RECORDS PROVIDED ▸
##############################

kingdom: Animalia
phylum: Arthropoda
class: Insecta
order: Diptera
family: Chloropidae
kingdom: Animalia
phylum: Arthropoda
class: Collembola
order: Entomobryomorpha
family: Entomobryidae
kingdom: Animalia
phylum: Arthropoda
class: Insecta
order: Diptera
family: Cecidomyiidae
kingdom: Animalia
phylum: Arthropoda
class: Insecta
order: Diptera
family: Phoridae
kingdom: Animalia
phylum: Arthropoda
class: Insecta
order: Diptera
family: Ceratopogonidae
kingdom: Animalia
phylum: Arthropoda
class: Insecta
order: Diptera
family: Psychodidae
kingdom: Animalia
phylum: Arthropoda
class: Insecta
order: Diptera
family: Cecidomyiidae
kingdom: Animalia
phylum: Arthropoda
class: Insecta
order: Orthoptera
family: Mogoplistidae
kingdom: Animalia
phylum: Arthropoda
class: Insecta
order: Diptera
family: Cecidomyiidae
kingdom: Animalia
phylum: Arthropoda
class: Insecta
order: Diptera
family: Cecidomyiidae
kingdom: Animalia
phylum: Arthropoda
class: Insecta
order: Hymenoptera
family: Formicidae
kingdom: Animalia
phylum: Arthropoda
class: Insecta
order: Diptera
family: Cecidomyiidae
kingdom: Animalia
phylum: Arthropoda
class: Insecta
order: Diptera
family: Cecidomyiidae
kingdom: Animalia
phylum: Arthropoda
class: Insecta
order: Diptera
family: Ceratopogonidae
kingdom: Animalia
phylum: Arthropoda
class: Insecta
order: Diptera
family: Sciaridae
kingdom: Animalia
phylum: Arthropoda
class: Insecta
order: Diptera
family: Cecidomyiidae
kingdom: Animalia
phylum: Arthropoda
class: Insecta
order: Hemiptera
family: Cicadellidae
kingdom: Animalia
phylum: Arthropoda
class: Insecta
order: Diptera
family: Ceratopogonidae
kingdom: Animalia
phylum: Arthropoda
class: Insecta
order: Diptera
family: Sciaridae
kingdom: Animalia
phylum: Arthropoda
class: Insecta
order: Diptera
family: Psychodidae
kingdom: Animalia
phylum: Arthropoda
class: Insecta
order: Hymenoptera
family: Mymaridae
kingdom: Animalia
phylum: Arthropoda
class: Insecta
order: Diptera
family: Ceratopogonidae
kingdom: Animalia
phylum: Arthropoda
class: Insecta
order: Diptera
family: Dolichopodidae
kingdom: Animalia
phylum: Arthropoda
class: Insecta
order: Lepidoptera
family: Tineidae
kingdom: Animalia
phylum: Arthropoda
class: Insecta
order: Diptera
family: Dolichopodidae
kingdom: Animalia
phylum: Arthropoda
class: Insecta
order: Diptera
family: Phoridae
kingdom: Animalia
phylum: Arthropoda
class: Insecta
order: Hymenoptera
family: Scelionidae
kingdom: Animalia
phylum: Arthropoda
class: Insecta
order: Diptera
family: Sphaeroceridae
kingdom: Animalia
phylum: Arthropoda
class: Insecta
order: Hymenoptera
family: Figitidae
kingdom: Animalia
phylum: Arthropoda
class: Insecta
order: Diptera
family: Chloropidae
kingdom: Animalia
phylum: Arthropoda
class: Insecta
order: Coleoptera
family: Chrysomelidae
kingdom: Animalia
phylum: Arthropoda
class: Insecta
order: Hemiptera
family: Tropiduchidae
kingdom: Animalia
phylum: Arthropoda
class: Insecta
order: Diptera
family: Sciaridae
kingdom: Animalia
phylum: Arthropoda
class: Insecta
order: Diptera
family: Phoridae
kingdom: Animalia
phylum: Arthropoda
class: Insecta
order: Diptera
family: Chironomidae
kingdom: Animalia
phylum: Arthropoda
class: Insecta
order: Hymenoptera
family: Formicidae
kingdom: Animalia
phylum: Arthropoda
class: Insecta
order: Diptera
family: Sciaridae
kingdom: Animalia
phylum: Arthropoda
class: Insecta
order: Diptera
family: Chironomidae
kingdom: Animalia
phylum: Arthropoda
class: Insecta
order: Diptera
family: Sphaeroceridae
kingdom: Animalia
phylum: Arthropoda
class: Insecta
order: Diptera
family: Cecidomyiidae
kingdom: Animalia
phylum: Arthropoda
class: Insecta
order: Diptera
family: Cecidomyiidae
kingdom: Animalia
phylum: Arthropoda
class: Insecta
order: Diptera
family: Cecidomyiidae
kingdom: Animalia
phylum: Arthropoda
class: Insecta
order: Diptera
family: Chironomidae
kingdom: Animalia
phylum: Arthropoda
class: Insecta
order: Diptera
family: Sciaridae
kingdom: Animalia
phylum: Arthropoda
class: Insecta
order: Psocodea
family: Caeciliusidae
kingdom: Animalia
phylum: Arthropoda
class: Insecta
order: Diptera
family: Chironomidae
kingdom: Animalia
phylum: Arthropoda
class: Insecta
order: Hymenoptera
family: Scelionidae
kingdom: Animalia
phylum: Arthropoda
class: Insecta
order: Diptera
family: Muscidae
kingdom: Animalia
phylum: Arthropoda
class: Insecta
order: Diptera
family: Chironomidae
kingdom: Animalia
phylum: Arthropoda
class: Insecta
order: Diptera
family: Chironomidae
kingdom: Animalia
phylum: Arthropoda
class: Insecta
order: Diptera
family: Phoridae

##############################

TO DO ▸ Could you format every line of the items above as one numbered list, leaving out any blank lines?

SOLUTION TO THE PROBLEM ▸
1. kingdom: Animalia
2. phylum: Arthropoda
3. class: Insecta
4. order: Diptera
5. family: Chloropidae
6. kingdom: Animalia
7. phylum: Arthropoda
8. class: Collembola
9. order: Entomobryomorpha
10. family: Entomobryidae
11. kingdom: Animalia
12. phylum: Arthropoda
13. class: Insecta
14. order: Diptera
15. family: Cecidomyiidae
16. kingdom: Animalia
17. phylum: Arthropoda
18. class: Insecta
19. order: Diptera
20. family: Phoridae
21. kingdom: Animalia
22. phylum: Arthropoda
23. class: Insecta
24. order: Diptera
25. family: Ceratopogonidae
26. kingdom: Animalia
27. phylum: Arthropoda
28. class: Insecta
29. order: Diptera
30. family: Psychodidae
31. kingdom: Animalia
32. phylum: Arthropoda
33. class: Insecta
34. order: Diptera
35. family: Cecidomyiidae
36. kingdom: Animalia
37. phylum: Arthropoda
38. class: Insecta
39. order: Orthoptera
40. family: Mogoplistidae
41. kingdom: Animalia
42. phylum: Arthropoda
43. class: Insecta
44. order: Diptera
45. family: Cecidomyiidae
46. kingdom: Animalia
47. phylum: Arthropoda
48. class: Insecta
49. order: Diptera
50. family: Cecidomyiidae
51. kingdom: Animalia
52. phylum: Arthropoda
53. class: Insecta
54. order: Hymenoptera
55. family: Formicidae
56. kingdom: Animalia
57. phylum: Arthropoda
58. class: Insecta
59. order: Diptera
60. family: Cecidomyiidae
61. kingdom: Animalia
62. phylum: Arthropoda
63. class: Insecta
64. order: Diptera
65. family: Cecidomyiidae
66. kingdom: Animalia
67. phylum: Arthropoda
68. class: Insecta
69. order: Diptera
70. family: Ceratopogonidae
71. kingdom: Animalia
72. phylum: Arthropoda
73. class: Insecta
74. order: Diptera
75. family: Sciaridae
76. kingdom: Animalia
77. phylum: Arthropoda
78. class: Insecta
79. order: Diptera
80. family: Cecidomyiidae
81. kingdom: Animalia
82. phylum: Arthropoda
83. class: Insecta
84. order: Hemiptera
85. family: Cicadellidae
86. kingdom: Animalia
87. phylum: Arthropoda
88. class: Insecta
89. order: Diptera
90. family: Ceratopogonidae
91. kingdom: Animalia
92. phylum: Arthropoda
93. class: Insecta
94. order: Diptera
95. family: Sciaridae
96. kingdom: Animalia
97. phylum: Arthropoda
98. class: Insecta
99. order: Diptera
100. family: Psychodidae
101. kingdom: Animalia
102. phylum: Arthropoda
103. class: Insecta
104. order: Hymenoptera
105. family: Mymaridae
106. kingdom: Animalia
107. phylum: Arthropoda
108. class: Insecta
109. order: Diptera
110. family: Ceratopogonidae
111. kingdom: Animalia
112. phylum: Arthropoda
113. class: Insecta
114. order: Diptera
115. family: Dolichopodidae
116. kingdom: Animalia
117. phylum: Arthropoda
118. class: Insecta
119. order: Lepidoptera
120. family: Tineidae
121. kingdom: Animalia
122. phylum: Arthropoda
123. class: Insecta
124. order: Diptera
125. family: Dolichopodidae
126. kingdom: Animalia
127. phylum: Arthropoda
128. class: Insecta
129. order: Diptera
130. family: Phoridae
131. kingdom: Animalia
132. phylum: Arthropoda
133. class: Insecta
134. order: Hymenoptera
135. family: Scelionidae
136. kingdom: Animalia
137. phylum: Arthropoda
138. class: Insecta
139. order: Diptera
140. family: Sphaeroceridae
141. kingdom: Animalia
142. phylum: Arthropoda
143. class: Insecta
144. order: Hymenoptera
145. family: Figitidae
146. kingdom: Animalia
147. phylum: Arthropoda
148. class: Insecta
149. order: Diptera
150. family: Chloropidae
151. kingdom: Animalia
152. phylum: Arthropoda
153. class: Insecta
154. order: Coleoptera
155. family: Chrysomelidae
156. kingdom: Animalia
157. phylum: Arthropoda
158. class: Insecta
159. order: Hemiptera
160. family: Tropiduchidae
161. kingdom: Animalia
162. phylum: Arthropoda
163. class: Insecta
164. order: Diptera
165. family: Sciaridae
166. kingdom: Animalia
167. phylum: Arthropoda
168. class: Insecta
169. order: Diptera
170. family: Phoridae
171. kingdom: Animalia
172. phylum: Arthropoda
173. class: Insecta
174. order: Diptera
175. family: Chironomidae
176. kingdom: Animalia
177. phylum: Arthropoda
178. class: Insecta
179. order: Hymenoptera
180. family: Formicidae
181. kingdom: Animalia
182. phylum: Arthropoda
183. class: Insecta
184. order: Diptera
185. family: Sciaridae
186. kingdom: Animalia
187. phylum: Arthropoda
188. class: Insecta
189. order: Diptera
190. family: Chironomidae
191. kingdom: Animalia
192. phylum: Arthropoda
193. class: Insecta
194. order: Diptera
195. family: Sphaeroceridae
196. kingdom: Animalia
197. phylum: Arthropoda
198. class: Insecta
199. order: Diptera
200. family: Cecidomyiidae
201. kingdom: Animalia
202. phylum: Arthropoda
203. class: Insecta
204. order: Diptera
205. family: Cecidomyiidae
206. kingdom: Animalia
207. phylum: Arthropoda
208. class: Insecta
209. order: Diptera
210. family: Cecidomyiidae
211. kingdom: Animalia
212. phylum: Arthropoda
213. class: Insecta
214. order: Diptera
215. family: Chironomidae
216. kingdom: Animalia
217. phylum: Arthropoda
218. class: Insecta
219. order: Diptera
220. family: Sciaridae
221. kingdom: Animalia
222. phylum: Arthropoda
223. class: Insecta
224. order: Psocodea
225. family: Caeciliusidae
226. kingdom: Animalia
227. phylum: Arthropoda
228. class: Insecta
229. order: Diptera
230. family: Chironomidae
231. kingdom: Animalia
232. phylum: Arthropoda
233. class: Insecta
234. order: Hymenoptera
235. family: Scelionidae
236. kingdom: Animalia
237. phylum: Arthropoda
238. class: Insecta
239. order: Diptera
240. family: Muscidae
241. kingdom: Animalia
242. phylum: Arthropoda
243. class: Insecta
244. order: Diptera
245. family: Chironomidae
246. kingdom: Animalia
247. phylum: Arthropoda
248. class: Insecta
249. order: Diptera
250. family: Chironomidae
251. kingdom: Animalia
252. phylum: Arthropoda
253. class: Insecta
254. order: Diptera
255. family: Phoridae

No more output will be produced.